Итак, мать и еще одна женщина — это они, одарившие Потапова кто любовью, кто лаской, — останутся в сердце мужчины неизжитыми рубцами. Тонкая рябина и милосердная, простившая молодому Потапову все его сердечные выкрутасы Волга.
Потапов не стал дочитывать «Смерть Ивана Ильича». Он уже знал, предчувствовал, что дело там кончится плохо: наверняка Иван Ильич умрет, все к этому шло. Да и подсмотрел он вчера, не выдержал, в самый конец повести заглянул. Больной у Толстого свет увидел. «Вместо смерти был свет». Что ж, Льву Николаевичу виднее. Видимо, так оно и есть, когда последний контакт в мозгу человека разъединяется, — происходит вспышка. Поверим на слово. Что же касается самого Потапова, то в «данный момент» собирается он… жить. Да-да. Не заново, не с «новыми силами», не с «открытым сердцем» и «поднятой головой», а «просто жить», всего лишь, ибо «просто жить»— куда труднее, нежели воодушевляться на подвиги. Жить, работать — и не с новыми, а с прежними силами, с их, как говорится, остатками — жить и жить, покуда улыбки хватит на каждый из рассветов, что предстоит ему встретить и возлюбить.

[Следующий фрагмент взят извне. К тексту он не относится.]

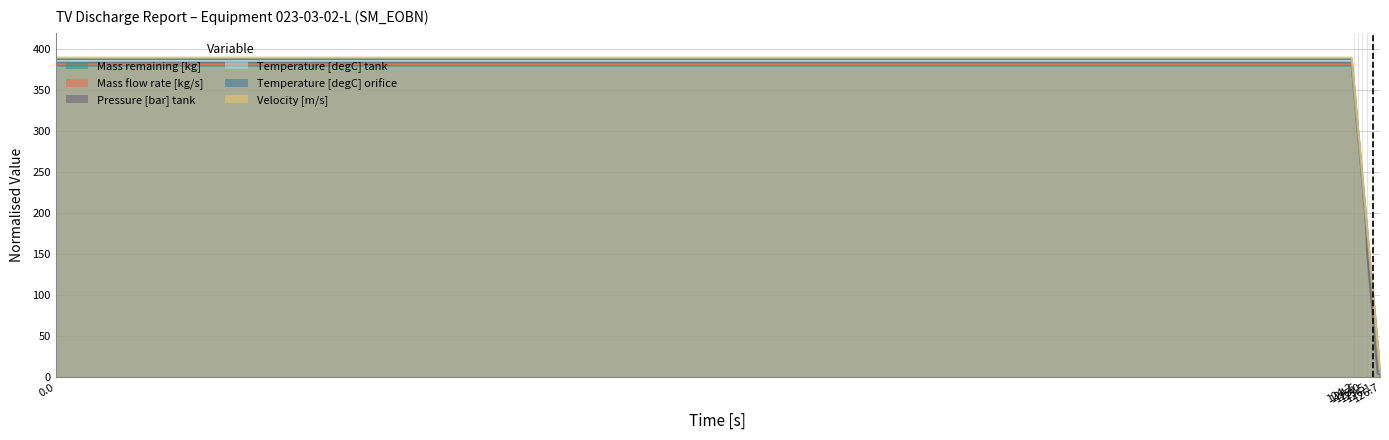

What position from the right is 124?

18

Утром, садясь в машину, бросая пышнощекому бледному Василию: «Привет!»— Иван Кузьмич успел оглянуться через плечо (аж шея хрустнула!) на свои окна и в одном из них увидел Марию. Жена и прежде уходила из дома чуть позже Потапова, чтобы не пользоваться его «черным вороном», как величала она потаповскую персоналку. Невеселая у него жена, ух! — характерец… Но — своя. Во всяком случае, не притворяется. Не потому ли так долго и живут они вместе, восемнадцать лет, по нынешним меркам — вечность? И не оттого ли переходить от нее на «другую сторону Волги» Потапову совершенно не хочется? А Сергей, которому сегодня в военкомат на медкомиссию, за утренним чаем впервые за много лет улыбнулся родителям, каждому персонально.

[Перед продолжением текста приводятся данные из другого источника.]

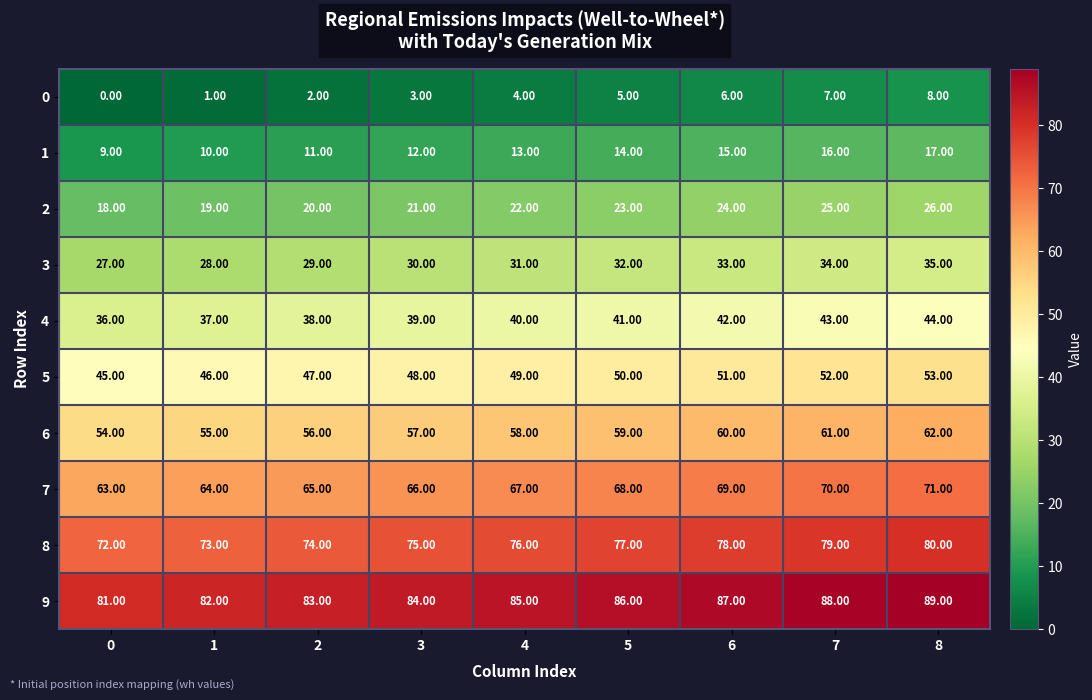

Rank the series at 2 from lowest to highest value.

0, 1, 2, 3, 4, 5, 6, 7, 8, 9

— Слыхали? — как всегда, не отворачиваясь от дороги, словно с самим собой разговаривая, начал Василий очередную новость. — Террористы лайнер захватили…
— А почему не космический корабль? — потирая руки, будто они у него чесались, перебил Василия Потапов.
— Не понял…
— Скучно, Вася. Одно и то же.
— А я про что?! Думаете, у нас не угоняют? Да сколько угодно. Вчера по «голосу»…
— Скучно.
Помолчали. Машина выруливала к площади, где еще позавчера какой-то умелец рассыпал по асфальту стеклянные палочки, и Потапов жадно вслушивался: захрустят они под его машиной или нет? Не захрустели. Должно быть, вымели уборочной машиной, а может, раздавлены уже все, за два-то дня. «Хорошо, что не захрустели, — отметил для себя Иван Кузьмич. — Неприятно, когда под тобой что-то хрустит, ломается».
— Иван Кузьмич, вам ботинки западные не нужны?